:: Document section ::

Metadata-Version: 2.1
Name: python-category-equations
Version: 0.7.2
Summary: python-category-equations
Home-page: https://github.com/kummahiih/python-category-equations
Author: Pauli Rikula
Author-email: UNKNOWN
License: MIT
Platform: UNKNOWN
Classifier: License :: OSI Approved :: MIT License
Classifier: Programming Language :: Python :: 3.6
Requires-Python: ~=3.6


# python-category-equations

Category is way to represent and generate directed networks by using sinks, 
sources and connections from sources to sinks. With the tools provided here you can
create and simplify category like equations for the given connector operator.

:::

To do:
**a.** According to the python-category-equations description, what does a category use to represent and generate directed networks?
**b.** Pick up the python-category-equations package description after its final sentence and carry it on.

:: Information supplied ::

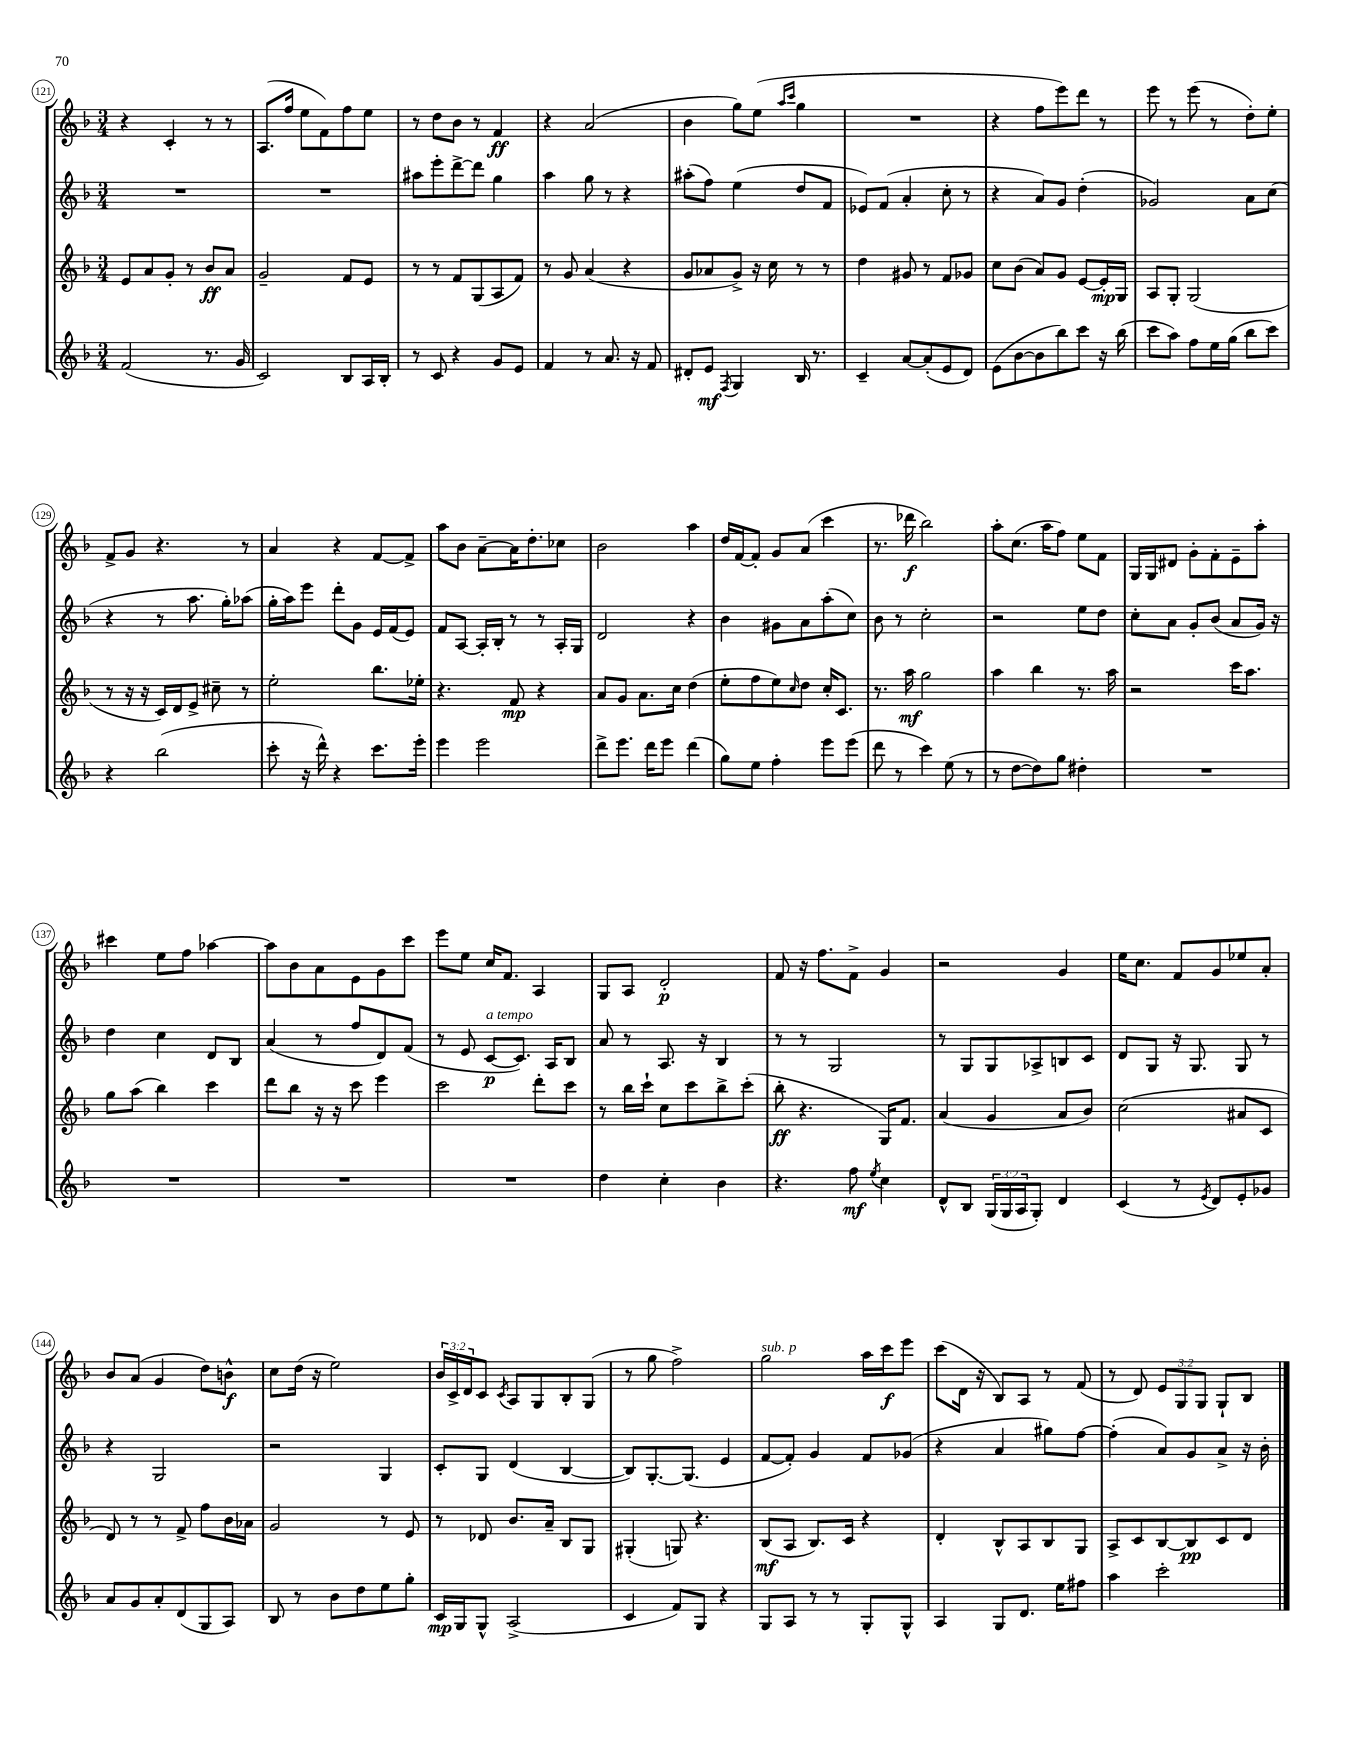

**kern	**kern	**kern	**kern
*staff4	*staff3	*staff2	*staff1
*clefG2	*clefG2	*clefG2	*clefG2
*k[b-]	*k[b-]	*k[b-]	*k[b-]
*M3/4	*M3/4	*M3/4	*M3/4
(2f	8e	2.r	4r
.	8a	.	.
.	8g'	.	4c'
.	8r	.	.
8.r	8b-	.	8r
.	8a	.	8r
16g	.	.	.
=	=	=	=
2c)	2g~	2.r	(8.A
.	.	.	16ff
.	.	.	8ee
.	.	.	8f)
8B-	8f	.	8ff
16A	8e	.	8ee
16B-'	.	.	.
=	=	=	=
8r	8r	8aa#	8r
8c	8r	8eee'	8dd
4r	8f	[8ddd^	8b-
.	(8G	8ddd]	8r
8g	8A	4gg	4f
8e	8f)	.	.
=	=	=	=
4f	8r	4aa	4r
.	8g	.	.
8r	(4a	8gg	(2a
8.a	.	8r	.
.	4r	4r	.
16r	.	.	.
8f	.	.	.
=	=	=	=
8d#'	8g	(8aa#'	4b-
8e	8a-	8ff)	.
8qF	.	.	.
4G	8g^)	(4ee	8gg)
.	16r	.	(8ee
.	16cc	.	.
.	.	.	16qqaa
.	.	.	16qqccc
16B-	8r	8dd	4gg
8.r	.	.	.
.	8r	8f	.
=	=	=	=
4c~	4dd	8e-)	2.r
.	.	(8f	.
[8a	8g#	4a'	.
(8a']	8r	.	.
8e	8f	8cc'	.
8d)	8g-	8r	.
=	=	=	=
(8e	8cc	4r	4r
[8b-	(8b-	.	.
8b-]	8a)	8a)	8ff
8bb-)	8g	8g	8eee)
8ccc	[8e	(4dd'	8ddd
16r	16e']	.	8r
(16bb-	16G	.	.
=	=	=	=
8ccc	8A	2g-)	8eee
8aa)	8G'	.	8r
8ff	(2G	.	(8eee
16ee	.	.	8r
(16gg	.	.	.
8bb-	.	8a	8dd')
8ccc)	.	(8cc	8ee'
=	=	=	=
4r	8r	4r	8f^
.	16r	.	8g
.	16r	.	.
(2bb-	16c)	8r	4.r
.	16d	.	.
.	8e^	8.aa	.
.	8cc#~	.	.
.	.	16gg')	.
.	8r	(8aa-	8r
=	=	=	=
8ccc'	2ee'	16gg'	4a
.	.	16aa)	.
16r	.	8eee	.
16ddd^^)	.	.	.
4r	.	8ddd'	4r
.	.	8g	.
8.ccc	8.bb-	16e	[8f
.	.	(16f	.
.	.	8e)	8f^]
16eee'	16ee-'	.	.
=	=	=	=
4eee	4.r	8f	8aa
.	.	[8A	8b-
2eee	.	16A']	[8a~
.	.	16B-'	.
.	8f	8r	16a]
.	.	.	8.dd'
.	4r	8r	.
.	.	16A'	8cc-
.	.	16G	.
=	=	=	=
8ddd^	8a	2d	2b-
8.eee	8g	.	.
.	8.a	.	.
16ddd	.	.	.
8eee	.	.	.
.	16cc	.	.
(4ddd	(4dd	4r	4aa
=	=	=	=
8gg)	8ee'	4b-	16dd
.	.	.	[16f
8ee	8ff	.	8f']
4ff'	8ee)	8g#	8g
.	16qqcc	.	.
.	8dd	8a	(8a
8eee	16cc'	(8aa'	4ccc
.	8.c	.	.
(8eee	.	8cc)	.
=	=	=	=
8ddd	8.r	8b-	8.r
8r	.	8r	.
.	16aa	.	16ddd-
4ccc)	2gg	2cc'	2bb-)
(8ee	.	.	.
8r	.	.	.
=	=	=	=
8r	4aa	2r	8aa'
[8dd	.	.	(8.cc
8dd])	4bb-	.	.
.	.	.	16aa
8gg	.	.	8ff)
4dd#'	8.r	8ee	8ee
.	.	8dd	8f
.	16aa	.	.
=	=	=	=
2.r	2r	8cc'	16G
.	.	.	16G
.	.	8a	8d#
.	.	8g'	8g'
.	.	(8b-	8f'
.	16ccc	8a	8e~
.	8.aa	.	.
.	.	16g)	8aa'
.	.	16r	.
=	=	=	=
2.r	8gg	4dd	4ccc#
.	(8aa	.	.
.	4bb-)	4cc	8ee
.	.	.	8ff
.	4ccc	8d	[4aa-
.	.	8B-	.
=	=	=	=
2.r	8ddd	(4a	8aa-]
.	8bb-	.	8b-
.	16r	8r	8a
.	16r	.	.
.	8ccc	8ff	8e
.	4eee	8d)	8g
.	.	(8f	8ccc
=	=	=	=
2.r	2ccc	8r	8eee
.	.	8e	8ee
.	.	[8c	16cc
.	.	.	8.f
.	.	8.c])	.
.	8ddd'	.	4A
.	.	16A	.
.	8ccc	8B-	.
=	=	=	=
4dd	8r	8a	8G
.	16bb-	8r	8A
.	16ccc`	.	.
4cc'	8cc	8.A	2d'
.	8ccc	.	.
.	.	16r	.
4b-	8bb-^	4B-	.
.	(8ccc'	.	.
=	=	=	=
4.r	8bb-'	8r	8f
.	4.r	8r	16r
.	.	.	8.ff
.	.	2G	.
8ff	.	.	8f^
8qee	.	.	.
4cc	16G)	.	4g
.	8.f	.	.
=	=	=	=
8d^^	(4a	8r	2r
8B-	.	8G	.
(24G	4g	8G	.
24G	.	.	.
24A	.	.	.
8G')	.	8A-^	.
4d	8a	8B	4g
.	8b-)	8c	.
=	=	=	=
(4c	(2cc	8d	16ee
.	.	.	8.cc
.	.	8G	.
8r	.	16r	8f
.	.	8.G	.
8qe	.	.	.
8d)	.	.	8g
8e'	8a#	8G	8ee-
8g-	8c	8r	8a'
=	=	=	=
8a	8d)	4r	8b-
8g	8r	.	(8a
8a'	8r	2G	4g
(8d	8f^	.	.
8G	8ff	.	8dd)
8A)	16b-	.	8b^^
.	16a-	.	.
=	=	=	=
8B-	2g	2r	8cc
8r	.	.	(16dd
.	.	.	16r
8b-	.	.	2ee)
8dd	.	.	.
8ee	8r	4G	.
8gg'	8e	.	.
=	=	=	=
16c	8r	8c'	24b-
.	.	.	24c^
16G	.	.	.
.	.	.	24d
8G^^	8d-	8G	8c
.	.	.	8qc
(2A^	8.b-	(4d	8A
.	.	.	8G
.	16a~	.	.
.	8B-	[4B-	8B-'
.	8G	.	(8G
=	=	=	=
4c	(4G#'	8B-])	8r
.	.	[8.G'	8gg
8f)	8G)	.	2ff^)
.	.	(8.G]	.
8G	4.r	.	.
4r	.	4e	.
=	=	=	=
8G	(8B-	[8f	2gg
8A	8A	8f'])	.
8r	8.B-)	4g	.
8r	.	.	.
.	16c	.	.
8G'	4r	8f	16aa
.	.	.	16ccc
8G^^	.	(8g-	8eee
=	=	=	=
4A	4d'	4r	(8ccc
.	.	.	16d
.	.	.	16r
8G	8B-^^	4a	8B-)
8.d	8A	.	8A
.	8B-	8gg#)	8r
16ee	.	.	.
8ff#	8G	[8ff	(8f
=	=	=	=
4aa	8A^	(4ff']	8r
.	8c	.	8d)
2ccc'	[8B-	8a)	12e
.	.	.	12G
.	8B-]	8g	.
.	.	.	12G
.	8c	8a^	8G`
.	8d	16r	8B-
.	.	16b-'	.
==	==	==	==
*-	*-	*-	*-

:::

Answers to each task:
**a.** It uses sinks, sources and connections from sources to sinks.

**b.**
On the equations the underlaying '+' and '-' operations are basic set operations
called union and discard  and the multiplication operator '*' connects sources to sinks.
The equation system also has a Identity 'I' term and zerO -like termination term 'O'.
For futher details go https://en.wikipedia.org/wiki/Category_(mathematics)#Definition

## Usage


Here our connector operation is print function called 'debug' which
prints an arrow between two objects:

    >>> debug('a', 'b')
    a -> b

    >>> debug('b', 'a')
    b -> a

    >>> debug('a', 'a')
    a -> a

Get I and O singletons and class C, which use previously defined debug -function.

    >>> I, O, C = from_operator(debug)
    >>> I == I
    True
    >>> O == I
    False
    >>> C(1)
    C(1)

The items do have differing sinks and sources:

    >>> I.sinks
    {I}
    >>> I.sources
    {I}

    >>> O.sinks
    set()
    >>> O.sources
    set()

    >>> C(1).sinks
    {1}
    >>> C(1).sources
    {1}


You can write additions also with this notation

    >>> C(1,2) == C(1) + C(2)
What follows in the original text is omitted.